Health
WHO Declares COVID-19 No Longer Remains A Public Health Emergency Of International Concern
The World Health Organization (WHO) on Friday declared COVID-19 is no longer a public health emergency of international concern, reported Reuters. It said that the virus, which took the lives of millions of people in a span of three years.
It is “with great hope that I declare Covid-19 over as a global health emergency”, WHO chief Tedros Adhanom Ghebreyesus told reporters.
The UN health agency first declared COVID-19 public health emergency of international concern (PHEIC) over the crisis on January 30, 2020.
According to the WHO, at least seven million people died in the pandemic. But, Mr. Tedros estimated that the pandemic had killed at least 20 million people, nearly three times the fewer than seven million deaths officially recorded and he warned that the virus remained a significant threat.
The announcement that Covid-19 was no longer a public health emergency was made after the WHO’s independent emergency committee on the COVID-19 crisis meeting on Thursday. The committee finally decided that the health crisis no longer needs to be merited the highest level of alert.

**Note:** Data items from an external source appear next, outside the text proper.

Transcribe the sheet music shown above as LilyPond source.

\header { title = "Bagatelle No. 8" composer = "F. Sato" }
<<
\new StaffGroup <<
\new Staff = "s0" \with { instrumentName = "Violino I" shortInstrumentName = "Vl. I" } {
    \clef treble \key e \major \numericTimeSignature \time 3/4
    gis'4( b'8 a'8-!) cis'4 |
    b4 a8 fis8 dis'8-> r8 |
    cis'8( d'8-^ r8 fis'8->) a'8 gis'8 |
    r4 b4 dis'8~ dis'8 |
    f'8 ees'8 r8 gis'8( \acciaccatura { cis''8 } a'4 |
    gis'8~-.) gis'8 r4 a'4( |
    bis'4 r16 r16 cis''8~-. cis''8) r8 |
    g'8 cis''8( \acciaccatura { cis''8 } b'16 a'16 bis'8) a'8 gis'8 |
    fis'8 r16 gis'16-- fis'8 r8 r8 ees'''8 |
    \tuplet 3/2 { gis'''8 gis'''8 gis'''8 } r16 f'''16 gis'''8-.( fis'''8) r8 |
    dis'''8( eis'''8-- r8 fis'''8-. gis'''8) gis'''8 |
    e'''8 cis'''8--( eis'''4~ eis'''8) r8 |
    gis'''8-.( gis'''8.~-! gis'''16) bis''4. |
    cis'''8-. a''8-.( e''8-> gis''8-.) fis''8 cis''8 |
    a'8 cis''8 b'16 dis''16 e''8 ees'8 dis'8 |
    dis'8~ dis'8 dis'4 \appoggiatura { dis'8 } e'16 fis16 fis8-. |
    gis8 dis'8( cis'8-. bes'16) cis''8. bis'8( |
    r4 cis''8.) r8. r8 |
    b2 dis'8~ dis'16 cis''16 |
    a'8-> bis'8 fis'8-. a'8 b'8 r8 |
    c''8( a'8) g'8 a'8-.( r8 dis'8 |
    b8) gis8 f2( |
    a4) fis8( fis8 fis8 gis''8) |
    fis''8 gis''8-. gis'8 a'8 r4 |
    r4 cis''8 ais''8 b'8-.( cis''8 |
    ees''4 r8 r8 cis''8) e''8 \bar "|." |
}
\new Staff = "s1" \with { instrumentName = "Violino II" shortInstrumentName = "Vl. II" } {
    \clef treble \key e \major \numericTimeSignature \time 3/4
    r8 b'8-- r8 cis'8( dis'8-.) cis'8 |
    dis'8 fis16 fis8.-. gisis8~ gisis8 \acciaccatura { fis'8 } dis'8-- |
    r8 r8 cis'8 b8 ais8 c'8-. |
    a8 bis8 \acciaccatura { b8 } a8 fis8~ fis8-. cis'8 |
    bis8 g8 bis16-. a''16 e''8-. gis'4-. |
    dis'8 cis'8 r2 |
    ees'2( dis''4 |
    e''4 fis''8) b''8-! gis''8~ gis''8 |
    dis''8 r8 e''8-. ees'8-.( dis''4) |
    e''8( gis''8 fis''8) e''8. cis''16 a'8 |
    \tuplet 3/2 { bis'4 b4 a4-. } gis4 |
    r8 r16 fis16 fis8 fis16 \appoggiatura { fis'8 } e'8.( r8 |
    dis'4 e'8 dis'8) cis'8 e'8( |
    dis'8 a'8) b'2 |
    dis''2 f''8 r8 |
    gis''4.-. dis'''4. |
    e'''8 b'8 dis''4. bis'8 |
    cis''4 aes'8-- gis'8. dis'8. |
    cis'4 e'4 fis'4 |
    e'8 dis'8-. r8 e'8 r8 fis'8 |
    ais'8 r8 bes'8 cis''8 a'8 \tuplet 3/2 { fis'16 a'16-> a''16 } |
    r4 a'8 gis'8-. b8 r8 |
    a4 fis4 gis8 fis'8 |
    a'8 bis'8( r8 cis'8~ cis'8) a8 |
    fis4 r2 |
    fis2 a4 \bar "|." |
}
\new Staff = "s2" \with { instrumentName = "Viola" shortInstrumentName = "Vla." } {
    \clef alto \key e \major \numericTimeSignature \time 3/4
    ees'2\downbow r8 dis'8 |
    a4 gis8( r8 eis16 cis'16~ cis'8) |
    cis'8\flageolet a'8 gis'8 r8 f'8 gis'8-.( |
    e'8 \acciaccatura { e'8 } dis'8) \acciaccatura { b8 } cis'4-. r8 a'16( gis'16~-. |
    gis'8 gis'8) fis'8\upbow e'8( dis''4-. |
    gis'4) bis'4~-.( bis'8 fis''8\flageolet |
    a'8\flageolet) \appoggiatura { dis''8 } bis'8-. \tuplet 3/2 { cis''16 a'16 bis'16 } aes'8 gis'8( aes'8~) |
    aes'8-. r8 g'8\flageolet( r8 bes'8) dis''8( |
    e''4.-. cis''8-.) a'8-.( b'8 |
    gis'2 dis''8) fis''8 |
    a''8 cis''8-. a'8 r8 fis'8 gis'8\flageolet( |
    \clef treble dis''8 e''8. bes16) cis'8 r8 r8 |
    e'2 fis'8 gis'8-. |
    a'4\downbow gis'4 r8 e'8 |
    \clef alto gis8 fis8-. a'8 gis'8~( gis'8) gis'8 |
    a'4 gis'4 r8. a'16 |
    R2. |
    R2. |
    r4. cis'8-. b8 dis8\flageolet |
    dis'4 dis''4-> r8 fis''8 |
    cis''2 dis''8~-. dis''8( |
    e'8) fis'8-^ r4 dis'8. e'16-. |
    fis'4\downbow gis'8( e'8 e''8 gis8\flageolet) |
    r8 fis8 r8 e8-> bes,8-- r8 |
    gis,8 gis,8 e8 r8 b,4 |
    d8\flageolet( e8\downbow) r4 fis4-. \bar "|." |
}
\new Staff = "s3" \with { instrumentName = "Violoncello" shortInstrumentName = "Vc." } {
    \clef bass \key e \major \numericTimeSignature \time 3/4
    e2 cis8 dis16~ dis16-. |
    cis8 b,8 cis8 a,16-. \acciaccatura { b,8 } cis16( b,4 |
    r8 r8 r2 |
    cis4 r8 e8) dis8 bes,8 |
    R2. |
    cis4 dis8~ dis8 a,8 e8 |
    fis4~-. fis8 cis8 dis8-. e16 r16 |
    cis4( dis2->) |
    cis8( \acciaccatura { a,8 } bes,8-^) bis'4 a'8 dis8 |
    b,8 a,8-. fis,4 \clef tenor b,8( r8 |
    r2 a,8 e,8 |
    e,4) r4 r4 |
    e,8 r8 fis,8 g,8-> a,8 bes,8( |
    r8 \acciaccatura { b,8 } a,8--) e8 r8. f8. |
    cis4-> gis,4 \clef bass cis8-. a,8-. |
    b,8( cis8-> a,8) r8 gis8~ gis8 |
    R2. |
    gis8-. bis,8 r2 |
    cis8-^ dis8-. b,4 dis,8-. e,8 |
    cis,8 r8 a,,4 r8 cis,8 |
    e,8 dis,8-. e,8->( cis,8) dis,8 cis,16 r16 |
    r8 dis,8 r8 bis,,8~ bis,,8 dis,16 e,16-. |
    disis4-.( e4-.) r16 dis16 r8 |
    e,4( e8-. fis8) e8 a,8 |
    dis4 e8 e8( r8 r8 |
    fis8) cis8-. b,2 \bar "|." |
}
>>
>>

Tedros, however, warned that the declarations did not mean the danger was over. He said the health body could reinstate the emergency status if the situation changes. He cautioned that a lot of countries have slowed down testing and tracing efforts, making it more difficult to track known variants and detect new ones.
“The worst thing any country could do now is to use this news as a reason to let down its guard, to dismantle the systems it has built, or to send the message to its people that COVID-19 is nothing to worry about,” he said.
Last week, the WHO said that the number of coronavirus deaths globally had dropped 95 percent since January this year, but the deadly virus still killed 16,000 people worldwide last month alone.